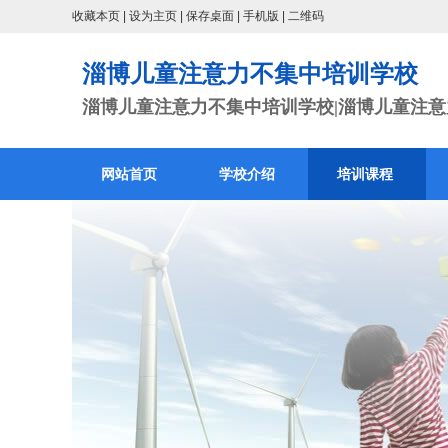
收藏本页
|
设为主页
|
保存桌面
|
手机版
|
二维码
淄博儿童注意力不集中培训学校
淄博儿童注意力不集中培训学校|淄博儿童注意力
网站首页
学校介绍
培训课程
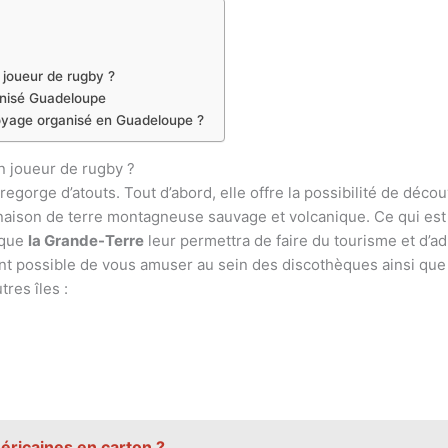
 joueur de rugby ?
anisé Guadeloupe
 voyage organisé en Guadeloupe ?
n joueur de rugby ?
egorge d’atouts. Tout d’abord, elle offre la possibilité de décou
naison de terre montagneuse sauvage et volcanique. Ce qui est
 que
la Grande-Terre
leur permettra de faire du tourisme et d’a
ent possible de vous amuser au sein des discothèques ainsi que 
tres îles :
éricaines en carton ?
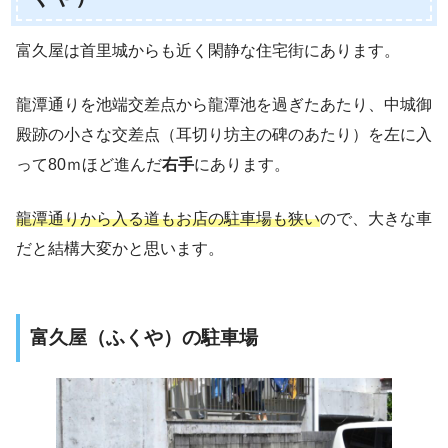
富久屋は首里城からも近く閑静な住宅街にあります。
龍潭通りを池端交差点から龍潭池を過ぎたあたり、中城御
殿跡の小さな交差点（耳切り坊主の碑のあたり）を左に入
って80ｍほど進んだ
右手
にあります。
龍潭通りから入る道もお店の駐車場も狭い
ので、大きな車
だと結構大変かと思います。
富久屋（ふくや）の駐車場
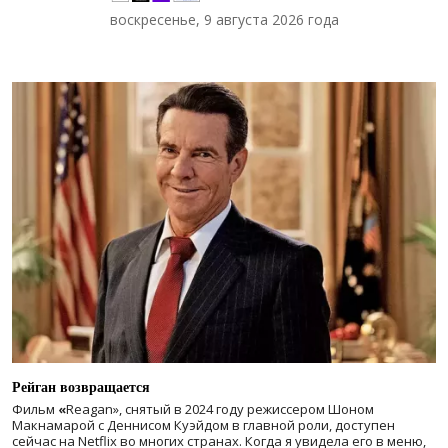
воскресенье, 9 августа 2026 года
Рейган возвращается
Фильм
«
Reagan», снятый в 2024 году
режиссером Шоном
Макнамарой с Деннисом Куэйдом в главной роли, доступен
сейчас на Netflix во многих странах. Когда я увидела его в меню,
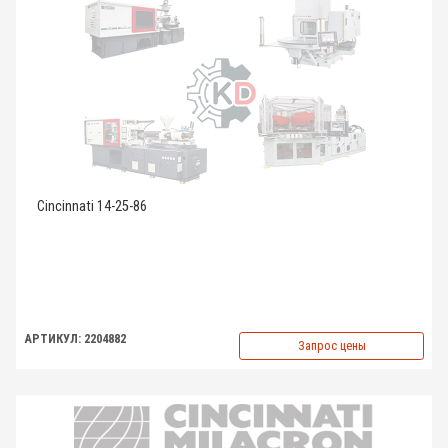
Cincinnati 14-25-86
АРТИКУЛ: 2204882
Запрос цены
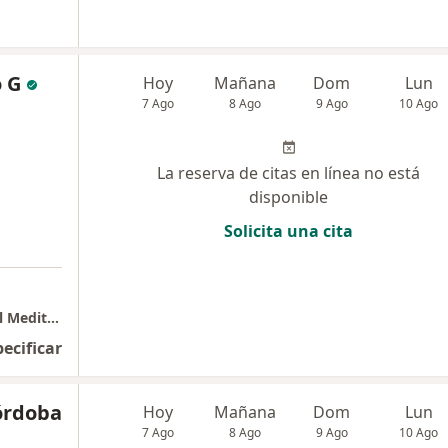
 G
Hoy
Mañana
Dom
Lun
7 Ago
8 Ago
9 Ago
10 Ago
La reserva de citas en línea no está
disponible
Solicita una cita
UDIAM Unidad de Inmunología y Alergia del Mediterráneo VALLEDUPAR
pecificar
órdoba
Hoy
Mañana
Dom
Lun
7 Ago
8 Ago
9 Ago
10 Ago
+++++
Copy out all of the text read from the pages in the records above, line for line and without any changes. Leave the pictures out.

● **Exercise answer**:
收藏本页
|
设为主页
|
保存桌面
|
手机版
|
二维码
淄博儿童注意力不集中培训学校
淄博儿童注意力不集中培训学校|淄博儿童注意力
网站首页
学校介绍
培训课程
 joueur de rugby ?
anisé Guadeloupe
 voyage organisé en Guadeloupe ?
n joueur de rugby ?
egorge d’atouts. Tout d’abord, elle offre la possibilité de décou
naison de terre montagneuse sauvage et volcanique. Ce qui est
 que
la Grande-Terre
leur permettra de faire du tourisme et d’a
ent possible de vous amuser au sein des discothèques ainsi que 
tres îles :
éricaines en carton ?
富久屋は首里城からも近く閑静な住宅街にあります。
龍潭通りを池端交差点から龍潭池を過ぎたあたり、中城御
殿跡の小さな交差点（耳切り坊主の碑のあたり）を左に入
って80ｍほど進んだ
右手
にあります。
龍潭通りから入る道もお店の駐車場も狭い
ので、大きな車
だと結構大変かと思います。
富久屋（ふくや）の駐車場
воскресенье, 9 августа 2026 года
Рейган возвращается
Фильм
«
Reagan», снятый в 2024 году
режиссером Шоном
Макнамарой с Деннисом Куэйдом в главной роли, доступен
сейчас на Netflix во многих странах. Когда я увидела его в меню,
Cincinnati 14-25-86
АРТИКУЛ: 2204882
Запрос цены
 G
Hoy
Mañana
Dom
Lun
7 Ago
8 Ago
9 Ago
10 Ago
La reserva de citas en línea no está
disponible
Solicita una cita
UDIAM Unidad de Inmunología y Alergia del Mediterráneo VALLEDUPAR
pecificar
órdoba
Hoy
Mañana
Dom
Lun
7 Ago
8 Ago
9 Ago
10 Ago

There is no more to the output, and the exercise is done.